- EXERCISE INPUT:
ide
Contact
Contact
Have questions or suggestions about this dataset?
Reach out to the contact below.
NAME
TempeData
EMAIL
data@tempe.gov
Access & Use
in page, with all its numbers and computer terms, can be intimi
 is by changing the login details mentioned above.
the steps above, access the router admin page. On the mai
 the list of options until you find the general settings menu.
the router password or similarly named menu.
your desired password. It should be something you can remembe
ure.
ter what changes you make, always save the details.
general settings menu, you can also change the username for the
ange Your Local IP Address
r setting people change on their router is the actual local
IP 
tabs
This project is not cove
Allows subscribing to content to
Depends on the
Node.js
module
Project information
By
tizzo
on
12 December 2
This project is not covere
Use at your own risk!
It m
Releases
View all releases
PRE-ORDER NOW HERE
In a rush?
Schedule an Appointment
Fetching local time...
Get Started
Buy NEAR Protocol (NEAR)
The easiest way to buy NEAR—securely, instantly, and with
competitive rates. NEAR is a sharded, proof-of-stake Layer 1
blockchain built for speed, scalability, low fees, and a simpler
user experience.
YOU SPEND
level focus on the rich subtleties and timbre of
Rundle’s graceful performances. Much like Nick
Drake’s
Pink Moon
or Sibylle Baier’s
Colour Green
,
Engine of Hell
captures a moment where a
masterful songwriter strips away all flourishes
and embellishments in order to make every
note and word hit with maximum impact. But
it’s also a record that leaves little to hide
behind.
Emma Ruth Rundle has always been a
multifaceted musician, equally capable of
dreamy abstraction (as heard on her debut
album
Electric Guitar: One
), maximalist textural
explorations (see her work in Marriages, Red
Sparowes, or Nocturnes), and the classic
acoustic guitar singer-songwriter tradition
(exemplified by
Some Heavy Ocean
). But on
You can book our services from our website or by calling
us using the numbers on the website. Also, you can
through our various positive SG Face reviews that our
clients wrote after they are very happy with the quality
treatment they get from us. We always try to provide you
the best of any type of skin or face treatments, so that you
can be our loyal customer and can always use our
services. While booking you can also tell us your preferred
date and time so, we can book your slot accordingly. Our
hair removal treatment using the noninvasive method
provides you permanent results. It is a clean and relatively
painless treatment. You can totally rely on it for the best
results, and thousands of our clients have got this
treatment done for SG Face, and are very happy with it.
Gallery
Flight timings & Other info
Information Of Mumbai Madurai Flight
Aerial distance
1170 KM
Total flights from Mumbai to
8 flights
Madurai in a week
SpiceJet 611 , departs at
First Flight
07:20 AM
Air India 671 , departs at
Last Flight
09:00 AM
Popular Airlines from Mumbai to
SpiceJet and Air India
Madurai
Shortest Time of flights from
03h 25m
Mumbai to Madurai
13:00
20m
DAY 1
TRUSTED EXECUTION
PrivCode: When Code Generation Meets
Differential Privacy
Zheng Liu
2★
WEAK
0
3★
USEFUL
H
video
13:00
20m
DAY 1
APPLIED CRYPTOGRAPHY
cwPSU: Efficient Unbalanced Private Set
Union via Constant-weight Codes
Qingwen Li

- TO-DO ITEM: Give an exact copy of the lines above from the line with "Shortest Time of flights from" up to and including the line with "cwPSU: Efficient Unbalanced Private Set", and leave everything else out.

- ANSWER BELOW:
Shortest Time of flights from
03h 25m
Mumbai to Madurai
13:00
20m
DAY 1
TRUSTED EXECUTION
PrivCode: When Code Generation Meets
Differential Privacy
Zheng Liu
2★
WEAK
0
3★
USEFUL
H
video
13:00
20m
DAY 1
APPLIED CRYPTOGRAPHY
cwPSU: Efficient Unbalanced Private Set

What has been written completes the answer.